The guy may have known, or may just not be as smart as he should be, but the "contracting" officer needs to be brought up on charges (hell, could have been a government sting too).


----------



## Marauder06 (Mar 18, 2014)

A "secret" program to build silencers?  

I hope the unit that bought them can produce 349 unmarked silencers out of arms room...


----------



## SpitfireV (Mar 18, 2014)

SOWT said:


> Missed that.
> That's 2-3 times the going rate, which makes me think they were using government letterhead to buy off-the-books gear.
> 
> The guy may have known, or may just not be as smart as he should be, but the "contracting" officer needs to be brought up on charges (hell, could have been a government sting too).

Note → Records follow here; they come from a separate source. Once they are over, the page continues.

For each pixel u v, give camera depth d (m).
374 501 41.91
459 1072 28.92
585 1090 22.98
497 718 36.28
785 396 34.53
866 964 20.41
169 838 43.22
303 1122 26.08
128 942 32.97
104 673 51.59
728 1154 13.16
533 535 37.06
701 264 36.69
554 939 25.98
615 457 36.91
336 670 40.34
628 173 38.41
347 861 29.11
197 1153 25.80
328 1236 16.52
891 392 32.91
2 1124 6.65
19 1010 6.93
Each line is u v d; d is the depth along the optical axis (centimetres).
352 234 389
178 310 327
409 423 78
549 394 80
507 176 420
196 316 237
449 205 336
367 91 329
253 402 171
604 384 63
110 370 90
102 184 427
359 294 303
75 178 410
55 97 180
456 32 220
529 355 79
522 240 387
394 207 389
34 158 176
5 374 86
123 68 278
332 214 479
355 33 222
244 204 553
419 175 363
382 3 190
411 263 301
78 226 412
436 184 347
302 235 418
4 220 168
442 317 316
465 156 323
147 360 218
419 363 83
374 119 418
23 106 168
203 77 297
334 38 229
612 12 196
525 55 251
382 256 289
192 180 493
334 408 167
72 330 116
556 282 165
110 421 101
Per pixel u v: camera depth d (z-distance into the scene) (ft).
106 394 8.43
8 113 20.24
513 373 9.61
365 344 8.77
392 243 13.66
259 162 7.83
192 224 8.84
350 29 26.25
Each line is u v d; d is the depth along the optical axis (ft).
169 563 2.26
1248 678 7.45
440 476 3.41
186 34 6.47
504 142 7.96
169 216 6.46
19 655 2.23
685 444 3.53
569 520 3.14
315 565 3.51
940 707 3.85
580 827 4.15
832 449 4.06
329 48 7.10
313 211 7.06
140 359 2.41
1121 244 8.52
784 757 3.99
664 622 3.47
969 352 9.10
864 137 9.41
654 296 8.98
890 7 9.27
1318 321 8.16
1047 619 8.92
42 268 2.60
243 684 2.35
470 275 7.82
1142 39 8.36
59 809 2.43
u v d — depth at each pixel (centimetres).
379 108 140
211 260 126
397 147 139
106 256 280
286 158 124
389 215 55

What about a simple kickback? Would be interesting to see the company's books.


----------



## Diamondback 2/2 (Mar 18, 2014)

B/c its too hard to grind a serial number off of your issue suppressor and right a field loss statement.

This whole thing stinks of bullshit, and looks like a few tards figured out how to make some extra money, stealing from uncle sugar.


----------



## JBS (Mar 24, 2014)

It was theft (allegedly):

http://www.foxnews.com/politics/201...nregistered-silencer-scheme/?intcmp=obnetwork


----------



## DA SWO (Mar 24, 2014)

JBS said:


> It was theft (allegedly):
> 
> http://www.foxnews.com/politics/201...nregistered-silencer-scheme/?intcmp=obnetwork


Contract Fraud/Kickbacks; now it makes more sense.


----------



## SpitfireV (Mar 24, 2014)

Called it!


----------